ECLI:NL:GHAMS:2015:3833
Gerechtshof Amsterdam
- Hoger beroep
- Rechtspraak.nl
Ontheffing van gezag over kinderen in hoger beroep
In deze zaak gaat het om de ontheffing van het gezag van de moeder over haar drie kinderen, die sinds 30 januari 2012 onder toezicht staan en op 21 augustus 2012 uit huis zijn geplaatst. De moeder is in hoger beroep gekomen van een beschikking van de rechtbank Amsterdam, waarin zij ontheven werd van het gezag over de kinderen, op verzoek van de Raad voor de Kinderbescherming. De moeder stelt dat zij in staat is om voor haar kinderen te zorgen en dat de rechtbank ten onrechte heeft geoordeeld dat zij ongeschikt is.

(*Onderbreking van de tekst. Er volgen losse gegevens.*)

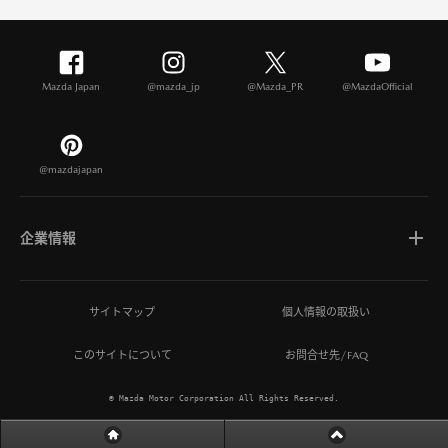
Mazda Japan
@mazda_jp
@Mazda_PR
@MazdaOfficial
@mazdajapan
企業情報
マツダについて
サイトマップ
個人情報の取扱い
このサイトについて
お問合せ先/FAQ
ひとを想う価値創造
© Mazda Motor Corporation All Rights Reserved.
MAZDA MIRAI BASE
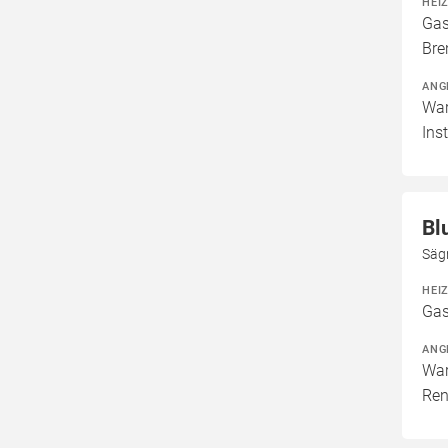
HEI
Gas
Bre
ANG
War
Ins
Bl
Säg
HEI
Gas
ANG
War
Ren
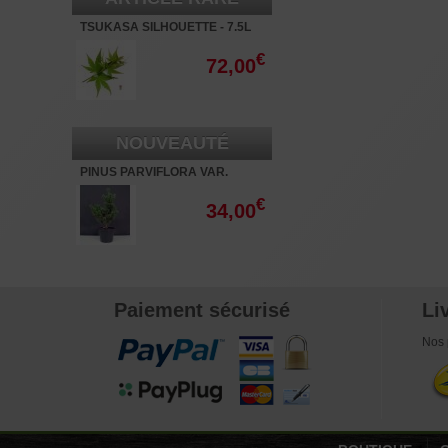
TSUKASA SILHOUETTE - 7.5L
€
72,00
NOUVEAUTÉ
PINUS PARVIFLORA VAR.
NEGISHI 3 LITRES
€
34,00
Paiement sécurisé
Li
Nos 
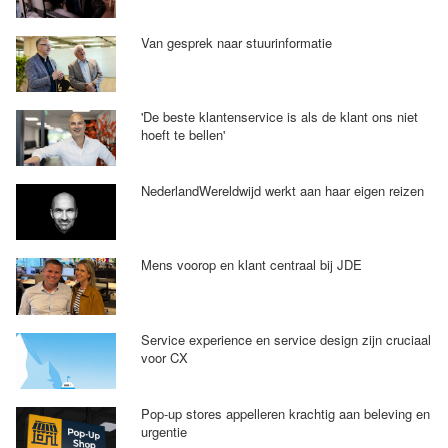
Van gesprek naar stuurinformatie
'De beste klantenservice is als de klant ons niet
hoeft te bellen'
NederlandWereldwijd werkt aan haar eigen reizen
Mens voorop en klant centraal bij JDE
Service experience en service design zijn cruciaal
voor CX
Pop-up stores appelleren krachtig aan beleving en
urgentie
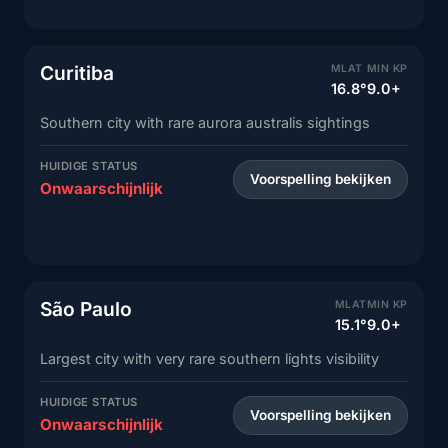
Curitiba
MLAT
MIN KP
16.8°
9.0+
Southern city with rare aurora australis sightings
HUIDIGE STATUS
Voorspelling bekijken
Onwaarschijnlijk
São Paulo
MLAT
MIN KP
15.1°
9.0+
Largest city with very rare southern lights visibility
HUIDIGE STATUS
Voorspelling bekijken
Onwaarschijnlijk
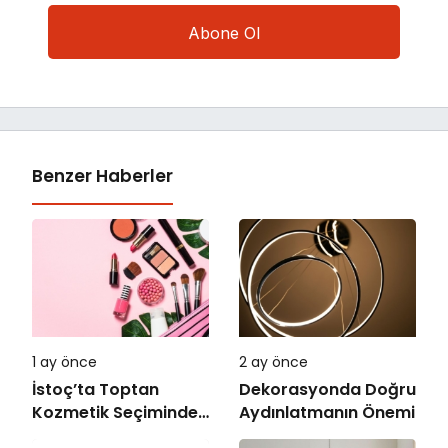
Benzer Haberler
1 ay önce
2 ay önce
İstoç’ta Toptan
Dekorasyonda Doğru
Kozmetik Seçiminde
Aydınlatmanın Önemi
Doğru Adres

De Raad daarentegen is van mening dat de gronden voor ontheffing aanwezig zijn, gezien de zorgen over de ontwikkeling en het gedrag van de kinderen, en de weigering van de moeder om mee te werken aan noodzakelijke hulpverlening.

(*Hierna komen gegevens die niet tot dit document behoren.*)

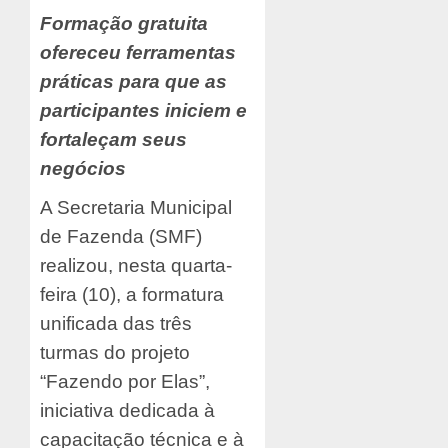
Formação gratuita
ofereceu ferramentas
práticas para que as
participantes iniciem e
fortaleçam seus
negócios
A Secretaria Municipal
de Fazenda (SMF)
realizou, nesta quarta-
feira (10), a formatura
unificada das três
turmas do projeto
“Fazendo por Elas”,
iniciativa dedicada à
capacitação técnica e à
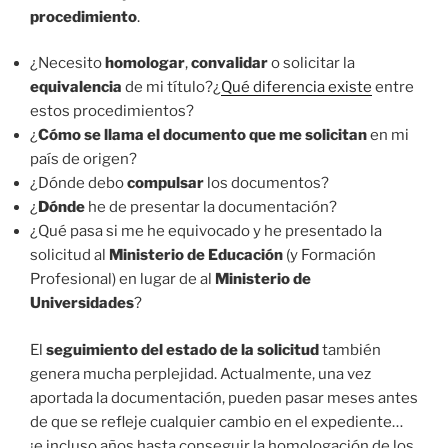
procedimiento
.
¿Necesito
homologar
,
convalidar
o solicitar la
equivalencia
de mi título?¿
Qué diferencia existe
entre
estos procedimientos?
¿
Cómo se llama el documento que me solicitan
en mi
país de origen?
¿Dónde debo
compulsar
los documentos?
¿
Dónde
he de presentar la documentación?
¿Qué pasa si me he equivocado y he presentado la
solicitud al
Ministerio de Educación
(y Formación
Profesional) en lugar de al
Ministerio de
Universidades
?
El
seguimiento del estado de la solicitud
también
genera mucha perplejidad. Actualmente, una vez
aportada la documentación, pueden pasar meses antes
de que se refleje cualquier cambio en el expediente…
¡e incluso años hasta conseguir la homologación de los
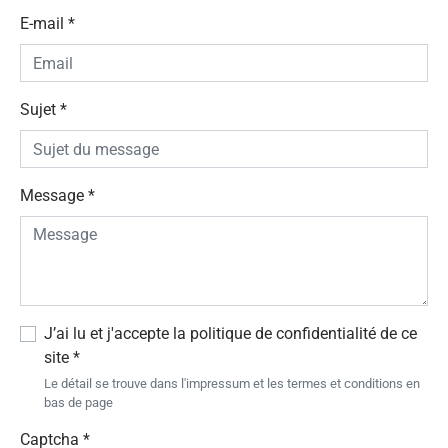
E-mail
*
Sujet
*
Message
*
J’ai lu et j'accepte la politique de confidentialité de ce
site
*
Le détail se trouve dans l'impressum et les termes et conditions en
bas de page
Captcha
*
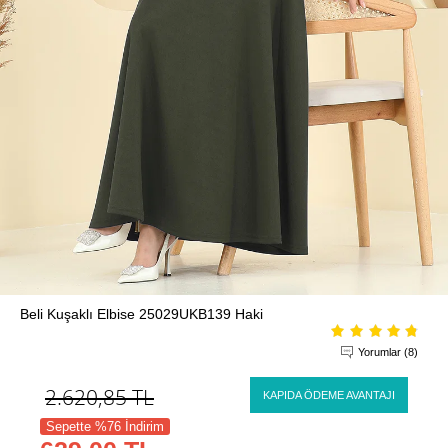
Beli Kuşaklı Elbise 25029UKB139 Haki
Yorumlar (8)
2.620,85
TL
KAPIDA ÖDEME AVANTAJI
Sepette %76 İndirim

Tijdens de zitting zijn verschillende betrokkenen gehoord, waaronder de moeder, de Raad en medewerkers van de William Schrikker Jeugdbescherming. Het hof heeft vastgesteld dat de moeder in het verleden herhaaldelijk heeft geweigerd toestemming te geven voor onderzoeken en hulpverlening, wat heeft geleid tot een onveilige situatie voor de kinderen. De kinderen hebben te maken gehad met affectieve en pedagogische verwaarlozing, en de moeder heeft niet de nodige stappen ondernomen om de situatie te verbeteren.
Het hof concludeert dat de moeder ongeschikt en onmachtig is om de kinderen te verzorgen en dat het toekomstperspectief van de kinderen niet bij haar ligt. De ontheffing van het gezag is in het belang van de kinderen, die nu in een stabiele en veilige omgeving verblijven. Het hof bekrachtigt de beschikking van de rechtbank, waarmee de moeder van het gezag over de kinderen is ontheven.